Wednesday, September 28, 2016

A federal judge ruled Monday that hundreds of thousands of those affected by the Elk River spill cannot pursue claims against West Virginia American Water’s parent company

Judge keeps corrosion claims against Eastman in water crisis case

Ken Ward Jr. , Staff Writer
September 26, 2016

AP file photo
The West Virginia American Water Co. intake facility on the Elk River in Charleston as seen on Jan. 10, 2014, the day after the Freedom Industries chemical spill. A federal judge ruled Monday that hundreds of thousands of those affected by the spill cannot pursue claims against West Virginia American Water’s parent company, one of several rulings expected before a trial next month.

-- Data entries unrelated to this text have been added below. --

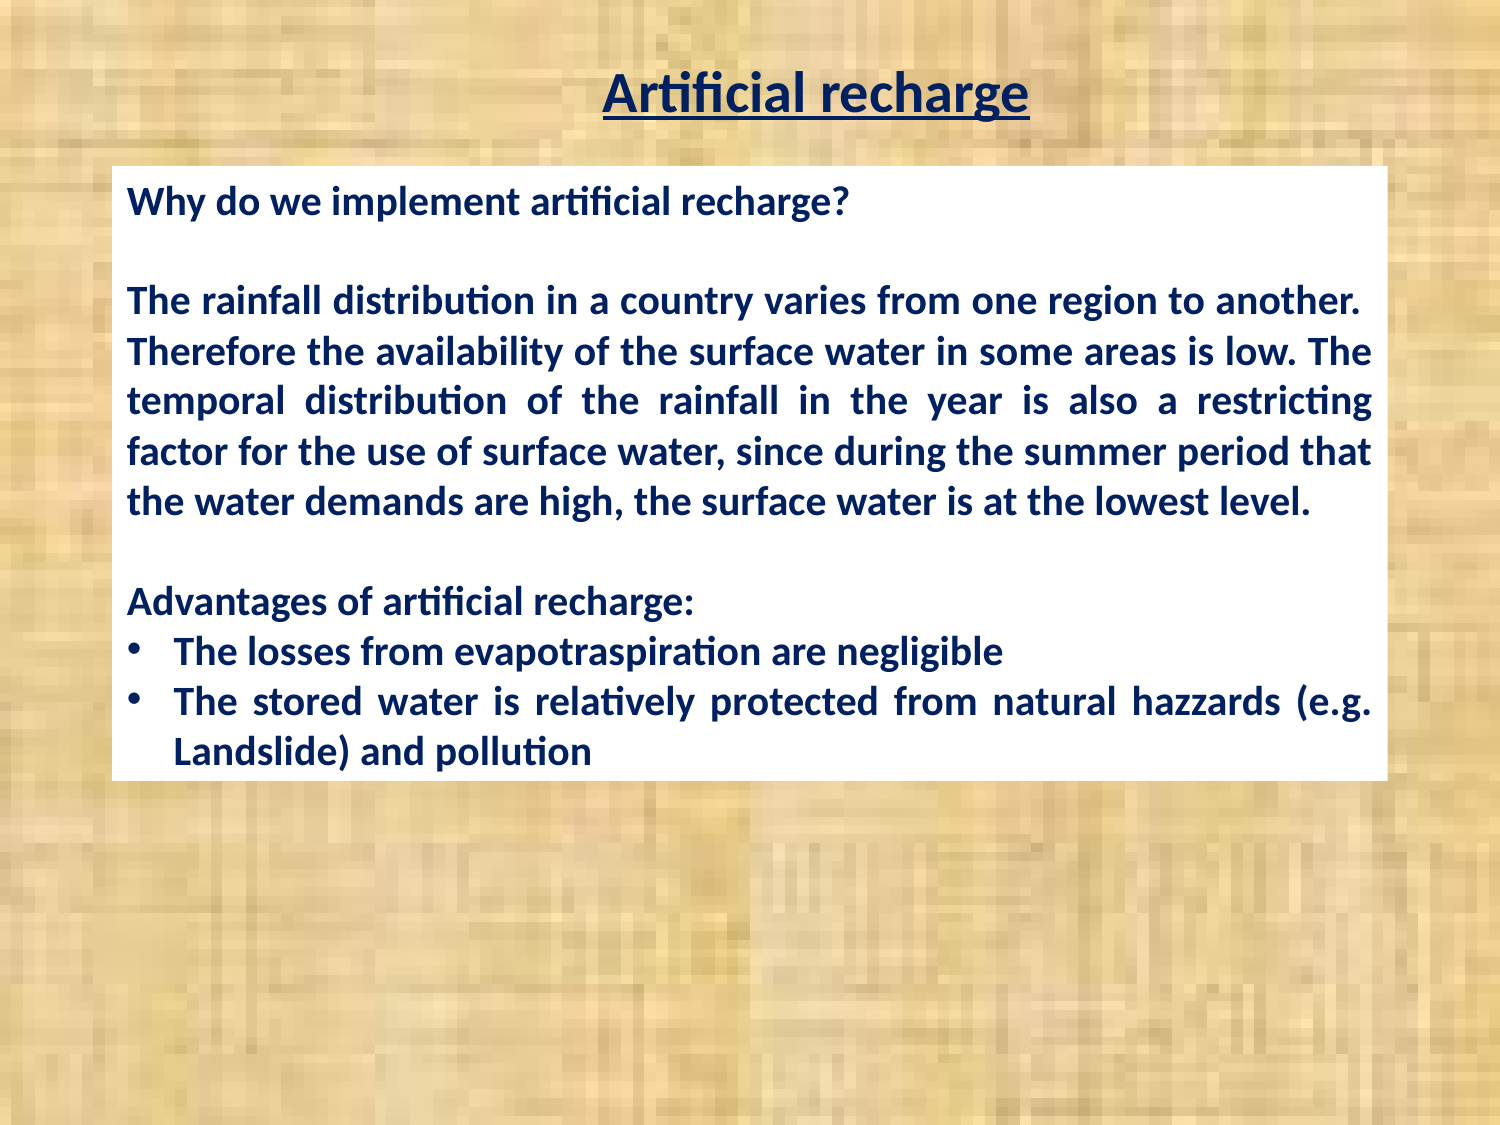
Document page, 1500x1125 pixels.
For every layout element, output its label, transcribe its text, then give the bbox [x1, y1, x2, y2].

text_box Artificial recharge [588, 46, 1046, 132]
picture [0, 0, 1500, 1125]
text_box Why do we implement artificial recharge? The rainfall distribution in a country varies from one region to another. Therefore the availability of the surface water in some areas is low. The temporal distribution of the rainfall in the year is also a restricting factor for the use of surface water, since during the summer period that the water demands are high, the surface water is at the lowest level. Advantages of artificial recharge: The losses from evapotraspiration are negligible The stored water is relatively protected from natural hazzards (e.g. Landslide) and pollution [112, 165, 1388, 781]
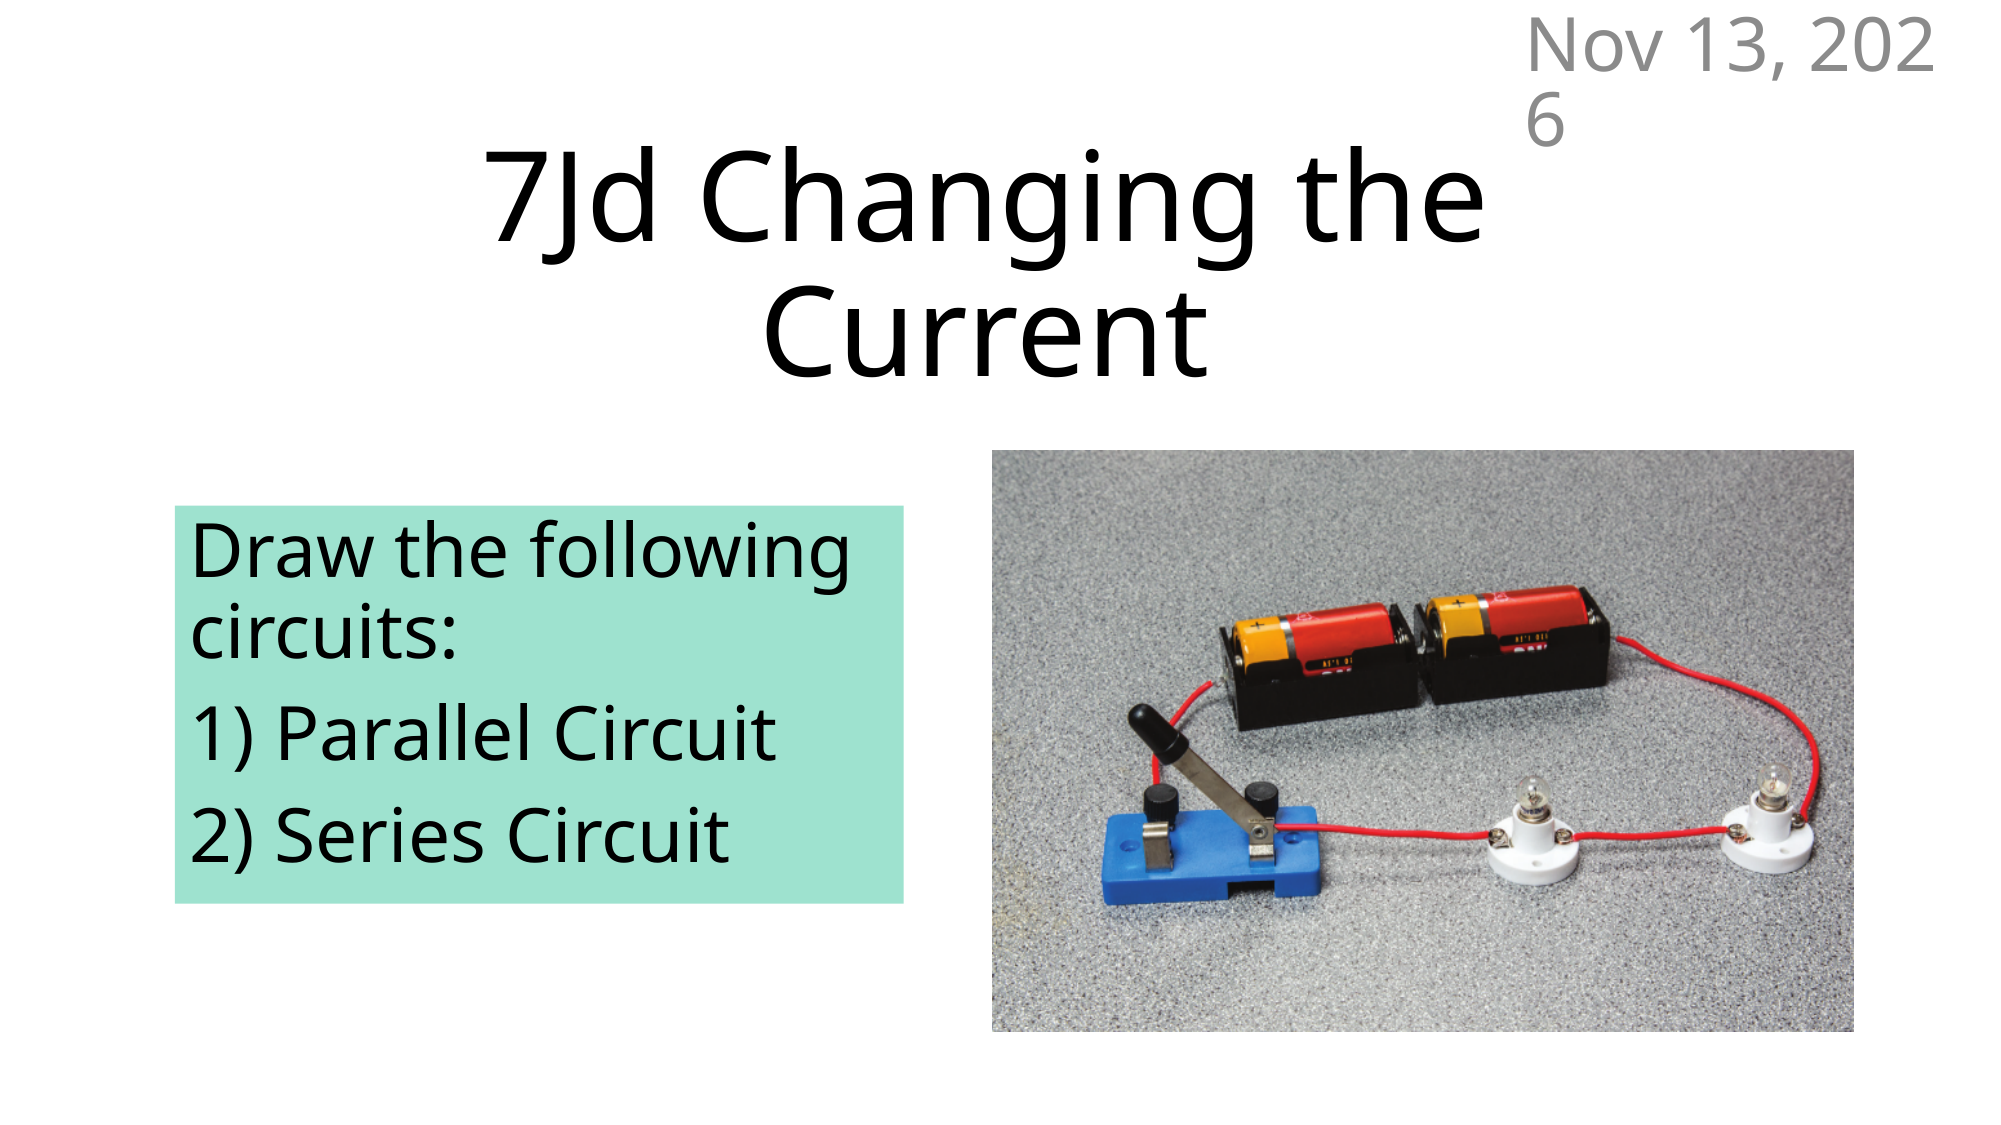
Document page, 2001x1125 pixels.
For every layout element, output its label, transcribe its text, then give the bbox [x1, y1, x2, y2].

slide_number 8-Jul-22 [1509, 17, 1960, 78]
subtitle Draw the following circuits: Parallel Circuit Series Circuit [174, 505, 904, 904]
title 7Jd Changing the Current [234, 114, 1735, 412]
picture [991, 450, 1854, 1033]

In one of a series of rulings expected to define the scope of a class-action trial scheduled to start in late October, a federal judge on Monday declined to throw out allegations that partly blame the January 2014 Elk River chemical spill on Eastman Chemical, the maker of Crude MCHM that spilled from the Freedom Industries facility just upstream from the region’s drinking water intake.

U.S. District Judge John T. Copenhaver Jr. issued another ruling, though, that residents, businesses and workers suing over the spill and the water crisis that followed cannot pursue claims against American Water Workers Company Inc., the parent of West Virginia American Water Co., whose customers’ drinking water supply was contaminated in the incident.

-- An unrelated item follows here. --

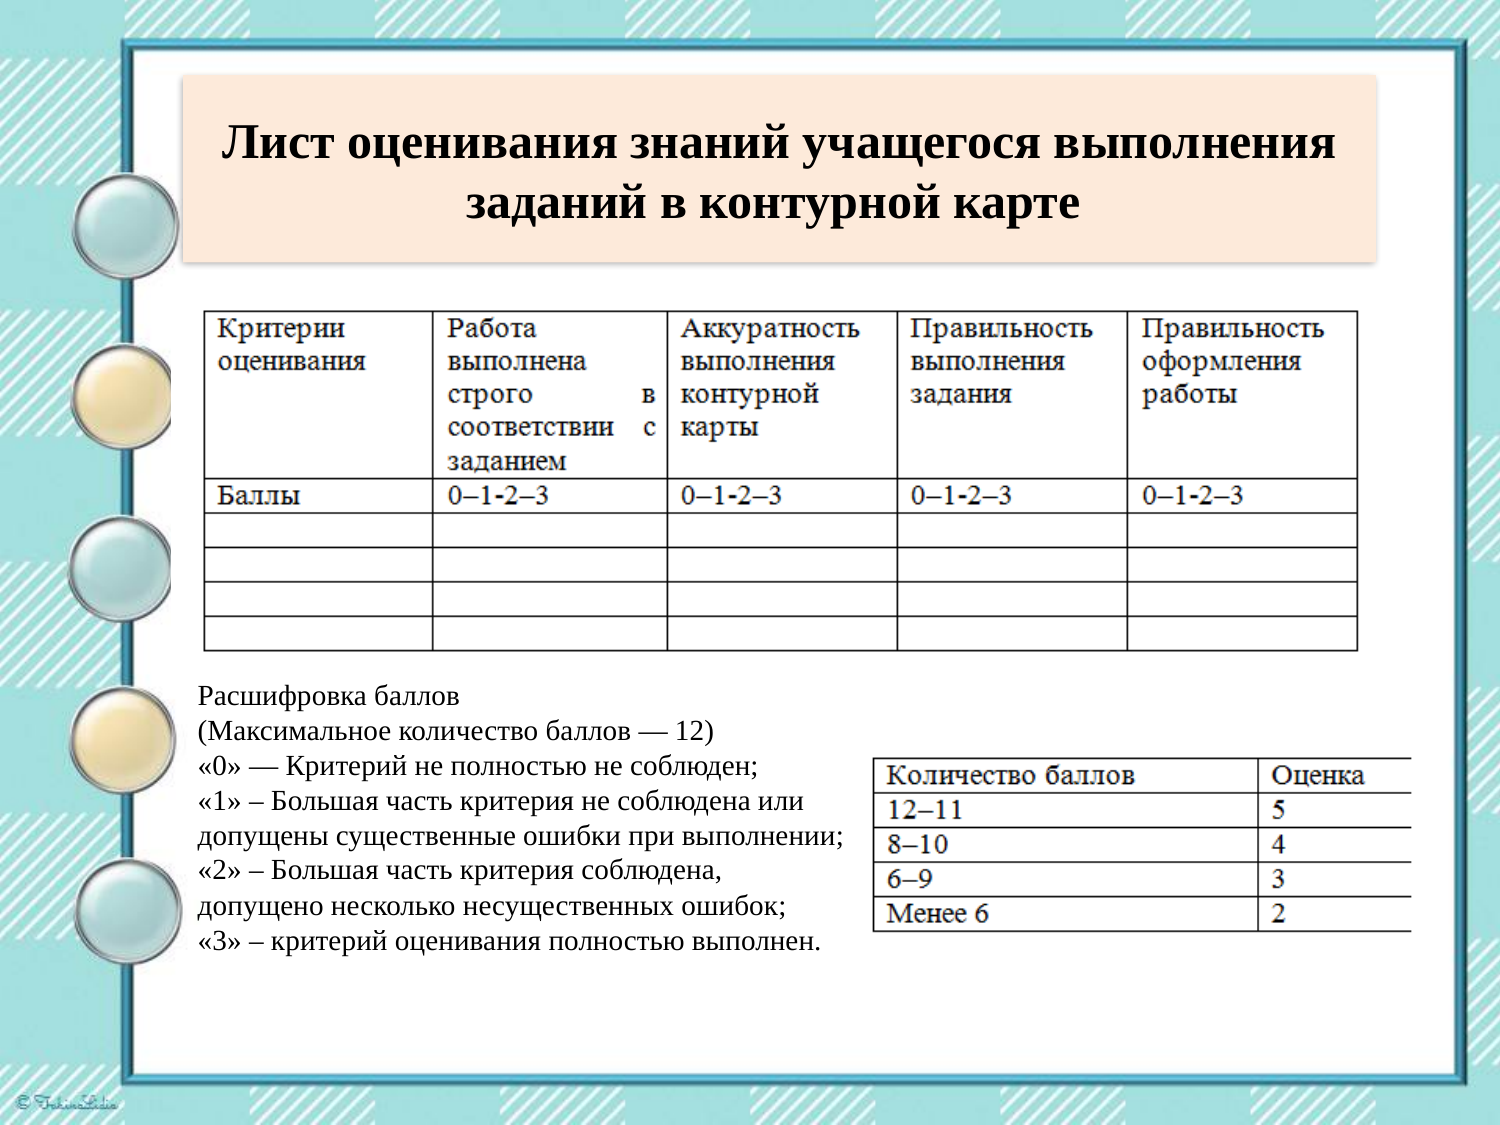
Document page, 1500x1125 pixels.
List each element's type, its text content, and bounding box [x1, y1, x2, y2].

picture [0, 0, 1500, 1125]
title Лист оценивания знаний учащегося выполнения заданий в контурной карте [183, 75, 1376, 263]
text_box Расшифровка баллов (Максимальное количество баллов — 12) «0» — Критерий не полностью не соблюден; «1» – Большая часть критерия не соблюдена или допущены существенные ошибки при выполнении; «2» – Большая часть критерия соблюдена, допущено несколько несущественных ошибок; «3» – критерий оценивания полностью выполнен. [183, 691, 880, 999]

The rulings were among the first in a long list of decisions expected from Copenhaver this week in response to dozens of pre-trial motions filed in the case. Jury selection for the trial is scheduled to start on Oct. 25.

In the case, lawyers for hundreds of thousands of residents, businesses and wage earners in the Kanawha Valley allege that West Virginia American did not adequately respond to the Jan. 9, 2014, spill of Crude MCHM and other chemicals from the Freedom Industries facility along the Elk River, just 1.5 miles upstream from West Virginia American’s regional drinking water intake. The suit also alleges that Eastman, which manufactured the chemical MCHM and sold it to Freedom, did not properly test the chemical or warn buyers or the public about any potential health impacts or possible safety concerns related to the type of storage tanks Freedom used.

Last year, Copenhaver approved the case being pursued as a class-action over the liability, or fault, of the water company and Eastman. The judge did not certify a damages class, meaning damages would have to be determined later, on some case-by-case basis.

In the ruling concerning American Water Works, Copenhaver concluded that the plaintiffs had not shown that the parent company’s “limited involvement in the affairs” of West Virginia American “generated a duty” to the subsidiary’s customers of that “American carried out a specific act such that it was itself liable for tortious conduct.”

“Nor do plaintiffs show that American should be liable because it committed a tort in concert with [West Virginia] American, or directly and specifically ‘forced’ [West Virginia] American to commit a tort,” the judge wrote.

Lawyers for the class suing in the case had argued that American Water Works had played a role in designing and under-financing the Kanawha Valley water treatment and distribution facility, including a decision decades ago to not maintain a second drinking water intake, located upstream from the Freedom industrial site, that could have provided a backup water supply following the 2014 spill.

Regarding Eastman Chemical, the plaintiffs allege that did not properly instruct Freedom Industries officials about the proper storage of Crude MCHM, a move that led to the chemical being stored in a carbon steel tank that the chemical corroded, causing the spill.

Eastman attorneys wanted those allegations thrown out, arguing that the plaintiffs’ expert testimony on the issue was not scientifically sound and therefore not admissible in court. In response, the plaintiffs had argued that an Eastman expert’s testimony was likewise not admissible.

Copenhaver ruled that the testimony from both experts was “sufficiently reliable and relevant as to be admissible,” and rejected Eastman’s motion to rule in the company’s motion for summary judgment on the Crude MCHM issues.